• Task to complete: Provide again, from the entries below, every line from the one containing "M 651,161 L" through the one containing "M 182,171 L", exactly as written, and no other line.

• Dataset entries:
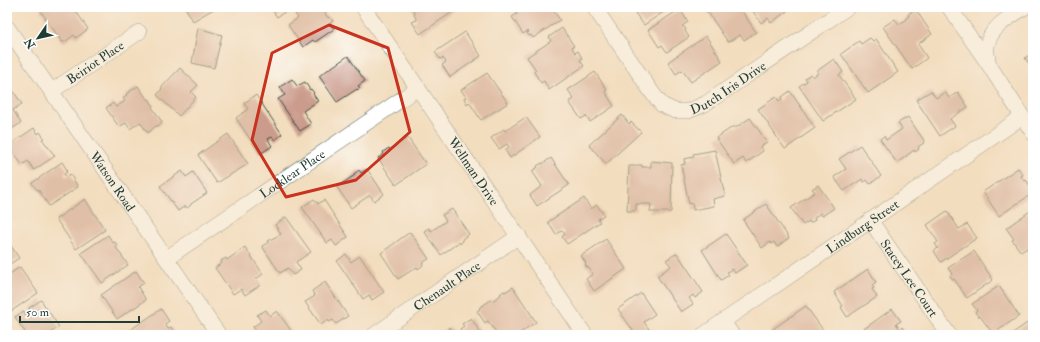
<svg xmlns="http://www.w3.org/2000/svg" width="1040" height="342" font-family="'IM FELL Double Pica',serif">
<style>
.building{fill:#cb9b8c}
.lines{fill:none;stroke-linecap:round;stroke-linejoin:round}
.street-casing{stroke:#3f5549;stroke-width:16}
.street{stroke:#fff;stroke-width:15}
.marked{fill:none;stroke:#c8321e;stroke-width:3;stroke-linejoin:round}
.labels{text-anchor:middle;stroke-width:3;stroke-linejoin:round;paint-order:stroke}
.street-label{font-size:13px;fill:#1f3d34;stroke:#fff}
</style>
<rect width="100%" height="100%" fill="#fff"/>
<filter id="ink" filterUnits="userSpaceOnUse"><feTurbulence type="fractalNoise" baseFrequency=".025" numOctaves="2"/><feDisplacementMap in="SourceGraphic" scale="8" xChannelSelector="R" yChannelSelector="G"/><feConvolveMatrix kernelMatrix="1 2 1 2 8 2 1 2 1" color-interpolation-filters="sRGB"/></filter>
<filter id="wash" filterUnits="userSpaceOnUse"><feTurbulence type="fractalNoise" baseFrequency=".012" numOctaves="4" result="noise"/><feDisplacementMap in="SourceGraphic" scale="16" xChannelSelector="R" yChannelSelector="G"/><feGaussianBlur stdDeviation="0.9" result="paint"/><feColorMatrix in="noise" values="0 0 0 0 0 0 0 0 0 0 0 0 0 0 0 0 0 1.4 0 .05"/><feComposite in="paint" operator="in"/></filter>
<g filter="url(#wash)">
<rect width="100%" height="100%" fill="#f2ddbe"/>
<g id="blocks">
<path class="building" d="M 44,7 L 73,7 L 88,29 L 76,38 L 74,35 L 65,42 L 62,42 L 40,10 Z
M 185,7 L 217,7 L 193,21 Z
M 270,7 L 292,7 L 277,17 Z
M 305,7 L 321,7 L 328,18 L 330,17 L 333,21 L 330,23 L 334,29 L 315,42 L 313,40 L 303,47 L 288,25 L 298,18 L 295,14 Z
M 411,7 L 451,7 L 454,11 L 420,34 L 412,22 L 417,20 L 414,15 L 415,14 Z
M 512,7 L 551,7 L 560,20 L 533,38 L 531,35 L 529,36 L 527,33 L 529,32 L 528,31 L 523,34 L 512,17 L 517,14 Z
M 639,7 L 671,7 L 644,25 L 635,13 L 641,9 Z
M 712,7 L 739,7 L 756,32 L 744,40 L 740,35 L 728,42 L 707,11 Z
M 750,7 L 785,7 L 787,11 L 771,23 L 768,18 L 761,23 Z
M 680,9 L 688,22 L 682,26 L 684,27 L 686,29 L 685,31 L 689,37 L 667,52 L 662,45 L 659,47 L 648,30 Z
M 913,10 L 916,10 L 932,34 L 918,44 L 927,58 L 912,69 L 883,27 L 895,19 L 899,24 L 906,20 L 905,19 L 909,16 L 908,15 Z
M 198,28 L 222,35 L 214,68 L 192,63 Z
M 562,28 L 574,46 L 572,47 L 575,53 L 578,51 L 582,58 L 580,60 L 584,66 L 549,90 L 544,81 L 541,83 L 534,72 L 536,70 L 527,57 L 551,41 L 549,37 Z
M 465,32 L 481,56 L 450,77 L 442,65 L 446,62 L 443,58 L 440,59 L 435,52 Z
M 706,36 L 722,61 L 691,82 L 682,70 L 676,74 L 668,62 Z
M 870,38 L 873,41 L 876,39 L 898,72 L 868,93 L 841,54 L 859,41 L 861,44 Z
M 1033,52 L 1033,63 L 1030,65 L 1025,58 Z
M 348,56 L 365,81 L 358,86 L 360,88 L 357,90 L 357,89 L 337,102 L 319,76 Z
M 834,59 L 843,72 L 839,75 L 856,99 L 823,121 L 799,86 L 807,81 L 805,78 L 811,74 L 813,77 L 818,73 L 817,71 Z
M 180,68 L 198,85 L 191,92 L 196,97 L 179,116 L 157,95 L 162,89 L 161,88 Z
M 595,72 L 607,90 L 605,91 L 608,95 L 607,95 L 614,106 L 590,122 L 586,116 L 581,119 L 569,102 L 574,99 L 568,90 Z
M 487,73 L 508,103 L 481,120 L 469,102 L 467,104 L 464,98 L 466,97 L 461,90 Z
M 292,79 L 297,86 L 305,82 L 310,90 L 311,89 L 314,93 L 313,94 L 318,101 L 303,111 L 311,124 L 300,131 L 278,99 L 285,95 L 280,87 Z
M 138,86 L 147,99 L 149,99 L 153,105 L 152,107 L 162,122 L 161,124 L 158,126 L 156,126 L 149,132 L 147,132 L 140,122 L 130,129 L 126,123 L 119,127 L 106,108 L 113,103 L 116,107 L 125,101 L 123,98 L 127,95 L 126,94 Z
M 790,91 L 815,128 L 785,149 L 758,109 L 776,97 L 779,101 L 782,99 L 782,97 Z
M 931,91 L 936,98 L 945,92 L 949,98 L 958,92 L 968,107 L 950,119 L 955,126 L 940,136 L 916,100 Z
M 14,92 L 22,104 L 13,110 L 21,123 L 7,132 L 7,97 Z
M 256,95 L 282,134 L 275,140 L 272,137 L 268,139 L 272,146 L 260,154 L 236,118 L 248,109 L 244,103 Z
M 622,115 L 629,124 L 631,122 L 641,132 L 606,164 L 589,145 Z
M 526,117 L 540,137 L 510,158 L 505,150 L 509,147 L 507,144 L 499,149 L 491,138 L 504,129 L 505,131 Z
M 908,117 L 925,142 L 918,147 L 919,149 L 915,152 L 914,150 L 897,163 L 880,139 L 884,136 L 886,140 L 902,129 L 898,123 Z
M 750,118 L 767,142 L 760,147 L 763,151 L 746,163 L 743,158 L 734,164 L 716,138 L 734,126 L 735,128 Z
M 34,128 L 38,134 L 40,132 L 44,138 L 42,139 L 55,156 L 34,170 L 28,161 L 22,165 L 9,145 Z
M 228,134 L 248,164 L 217,183 L 198,155 Z
M 408,138 L 426,164 L 396,185 L 378,158 L 384,154 L 383,152 L 389,148 L 390,150 Z
M 860,145 L 881,176 L 870,184 L 867,180 L 864,182 L 862,179 L 844,191 L 834,177 L 846,169 L 839,159 Z
M 715,150 L 725,196 L 713,199 L 714,206 L 693,210 L 692,203 L 689,204 L 681,165 L 685,164 L 684,159 L 694,157 L 693,154 Z
M 551,158 L 569,185 L 537,206 L 530,195 L 542,186 L 532,171 L 538,167 L 537,166 L 542,163 L 542,164 Z
M 651,161 L 672,163 L 671,212 L 650,212 L 651,204 L 636,204 L 636,209 L 634,211 L 627,211 L 629,166 L 637,166 L 637,165 L 642,165 L 642,167 L 651,167 Z
M 62,162 L 67,170 L 66,171 L 67,172 L 64,174 L 66,177 L 70,174 L 78,187 L 49,206 L 38,189 L 37,190 L 32,183 Z
M 1018,168 L 1023,175 L 1021,176 L 1024,181 L 1026,180 L 1033,190 L 1033,193 L 999,216 L 983,192 Z
M 367,169 L 384,194 L 374,201 L 370,195 L 351,208 L 337,187 L 355,175 L 354,174 L 359,170 L 361,173 Z
M 182,171 L 186,177 L 193,172 L 207,193 L 191,204 L 191,205 L 187,208 L 185,206 L 178,211 L 160,186 Z
M 818,185 L 834,208 L 822,216 L 820,213 L 814,218 L 815,220 L 810,223 L 809,221 L 803,225 L 791,208 L 815,192 L 812,189 Z
M 584,198 L 591,209 L 597,205 L 604,215 L 598,219 L 600,222 L 567,244 L 562,237 L 565,234 L 562,230 L 556,235 L 548,222 Z
M 85,199 L 105,230 L 76,249 L 56,219 Z
M 314,199 L 318,204 L 324,200 L 348,237 L 336,246 L 332,240 L 327,243 L 302,207 Z
M 766,204 L 789,238 L 777,247 L 774,242 L 771,244 L 770,242 L 762,248 L 743,220 Z
M 452,209 L 469,234 L 462,239 L 463,241 L 460,244 L 459,242 L 441,255 L 424,231 L 429,228 L 431,231 L 446,221 L 442,215 Z
M 1033,209 L 1033,254 L 1031,255 L 1027,248 L 1021,252 L 1012,240 L 1014,239 L 1006,228 Z
M 947,211 L 959,229 L 967,224 L 977,238 L 941,262 L 934,251 L 938,248 L 935,244 L 938,242 L 927,225 Z
M 286,217 L 311,252 L 296,262 L 301,270 L 293,275 L 288,268 L 280,273 L 262,246 L 269,242 L 268,241 L 281,234 L 275,225 Z
M 410,232 L 429,259 L 422,263 L 423,265 L 418,269 L 417,267 L 398,279 L 381,253 Z
M 726,234 L 747,265 L 735,273 L 732,269 L 727,272 L 729,275 L 721,280 L 702,250 Z
M 108,235 L 113,243 L 115,242 L 117,245 L 115,246 L 128,265 L 102,283 L 81,253 Z
M 606,239 L 626,269 L 594,291 L 586,279 L 593,274 L 588,267 L 587,268 L 585,264 L 586,263 L 581,256 Z
M 7,240 L 19,258 L 7,266 Z
M 245,247 L 263,274 L 256,279 L 260,285 L 245,295 L 241,289 L 233,294 L 215,268 L 222,263 L 221,261 L 226,258 L 227,260 Z
M 974,251 L 993,280 L 967,298 L 954,279 L 953,280 L 950,276 L 952,274 L 948,268 Z
M 677,253 L 703,292 L 695,298 L 693,295 L 689,298 L 693,304 L 681,312 L 657,276 L 671,266 L 666,260 Z
M 346,254 L 351,262 L 360,256 L 384,292 L 372,300 L 369,295 L 363,299 L 337,261 Z
M 20,267 L 38,293 L 7,314 L 7,297 L 9,296 L 7,293 L 7,276 Z
M 868,269 L 876,282 L 872,285 L 874,288 L 872,289 L 877,297 L 847,317 L 841,307 L 843,306 L 834,292 Z
M 136,271 L 144,283 L 138,287 L 146,300 L 117,319 L 101,295 Z
M 325,282 L 348,316 L 336,324 L 333,320 L 329,322 L 328,320 L 321,325 L 305,302 L 315,296 L 312,291 Z
M 999,286 L 1019,316 L 993,334 L 980,316 L 979,317 L 975,312 L 977,310 L 972,304 Z
M 513,287 L 536,322 L 517,335 L 498,335 L 488,321 L 485,323 L 477,311 L 480,309 L 479,308 L 491,300 L 492,301 L 501,295 L 500,294 L 504,291 L 505,292 Z
M 641,293 L 655,314 L 644,322 L 651,332 L 647,335 L 636,335 L 618,309 Z
M 41,300 L 59,327 L 47,335 L 21,335 L 25,332 L 15,317 L 24,311 L 26,315 L 31,312 L 29,308 Z
M 806,306 L 823,330 L 816,335 L 772,335 L 770,331 Z
M 161,309 L 169,321 L 165,324 L 168,329 L 171,327 L 175,334 L 133,335 L 130,330 Z
M 892,309 L 901,321 L 896,324 L 900,329 L 902,327 L 907,335 L 864,335 L 861,331 Z
M 266,310 L 270,316 L 277,311 L 294,335 L 259,335 L 253,327 L 261,321 L 257,315 Z
M 471,318 L 482,335 L 459,335 L 462,333 L 460,329 L 464,326 L 462,324 Z
M 1033,319 L 1033,335 L 1010,335 Z
M 450,327 L 456,335 L 439,335 Z"/>
</g>
</g>
<g filter="url(#ink)">
<use href="#blocks" fill-opacity="0" stroke="#3f5549" stroke-width="1"/>
<g class="lines">
<defs>
<g id="street">
<path id="s1" d="M 363,7 L 585,335"/>
<path id="s2" d="M 594,7 L 653,94 L 662,105 L 675,111 L 688,111 L 705,104 L 848,7"/>
<path d="M 949,7 L 987,62"/>
<path d="M 1025,7 C 1010,17 990,27 987,46 C 986,52 988,59 989,65 L 1033,133"/>
<path id="s3" d="M 7,27 L 219,335"/>
<path id="s4" d="M 52,91 L 139,32"/>
<path id="s5" d="M 870,220 L 949,335"/>
<path id="s6" d="M 167,258 L 418,88"/>
<path d="M 723,321 L 732,335"/>
<path id="s7" d="M 374,335 L 519,236"/>
<path id="s8" d="M 703,335 L 1022,117"/>
</g>
</defs>
<use href="#street" class="street-casing"/>
<use href="#street" class="street"/>
</g>
</g>
<path d="M0 0H1040V342H0ZM 329,25 L 388,48 L 410,132 L 356,180 L 286,197 L 252,140 L 272,53 Z" fill="#f2ddbe" fill-opacity=".55" fill-rule="evenodd"/>
<path class="marked" d="M 329,25 L 388,48 L 410,132 L 356,180 L 286,197 L 252,140 L 272,53 Z"/>
<g class="labels">
<g class="street-label">
<text dy="5" stroke="none"><textPath href="#s4" startOffset="52">Beiriot Place</textPath></text>
<text dy="5" stroke="none"><textPath href="#s2" startOffset="193">Dutch Iris Drive</textPath></text>
<text dy="5" stroke="none"><textPath href="#s1" startOffset="198">Wellman Drive</textPath></text>
<text dy="5" stroke="none"><textPath href="#s6" startOffset="151">Locklear Place</textPath></text>
<text dy="5" stroke="none"><textPath href="#s3" startOffset="187">Watson Road</textPath></text>
<text dy="5" stroke="none"><textPath href="#s8" startOffset="193">Lindburg Street</textPath></text>
<text dy="5" stroke="none"><textPath href="#s5" startOffset="70">Stacey Lee Court</textPath></text>
<text dy="5" stroke="none"><textPath href="#s7" startOffset="88">Chenault Place</textPath></text>
</g>
</g>
<rect width="1040" height="342" fill="none" stroke="#fff" stroke-width="24"/>
<g transform="translate(38 38) rotate(236)" stroke="#ffffff" stroke-width="3" paint-order="stroke">
<path d="M0-3L7 15L0 10L-7 15Z" fill="#1f3d34"/>
<text y="-6" font-size="11" font-weight="bold" text-anchor="middle" fill="#1f3d34">N</text>
</g>
<path d="M20 316v6h119v-6" fill="none" stroke="#1f3d34" stroke-width="2"/>
<text x="26" y="316" font-size="12" fill="#1f3d34" stroke="#ffffff" stroke-width="3" paint-order="stroke">50 m</text>
</svg>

• Task result:
M 651,161 L 672,163 L 671,212 L 650,212 L 651,204 L 636,204 L 636,209 L 634,211 L 627,211 L 629,166 L 637,166 L 637,165 L 642,165 L 642,167 L 651,167 Z
M 62,162 L 67,170 L 66,171 L 67,172 L 64,174 L 66,177 L 70,174 L 78,187 L 49,206 L 38,189 L 37,190 L 32,183 Z
M 1018,168 L 1023,175 L 1021,176 L 1024,181 L 1026,180 L 1033,190 L 1033,193 L 999,216 L 983,192 Z
M 367,169 L 384,194 L 374,201 L 370,195 L 351,208 L 337,187 L 355,175 L 354,174 L 359,170 L 361,173 Z
M 182,171 L 186,177 L 193,172 L 207,193 L 191,204 L 191,205 L 187,208 L 185,206 L 178,211 L 160,186 Z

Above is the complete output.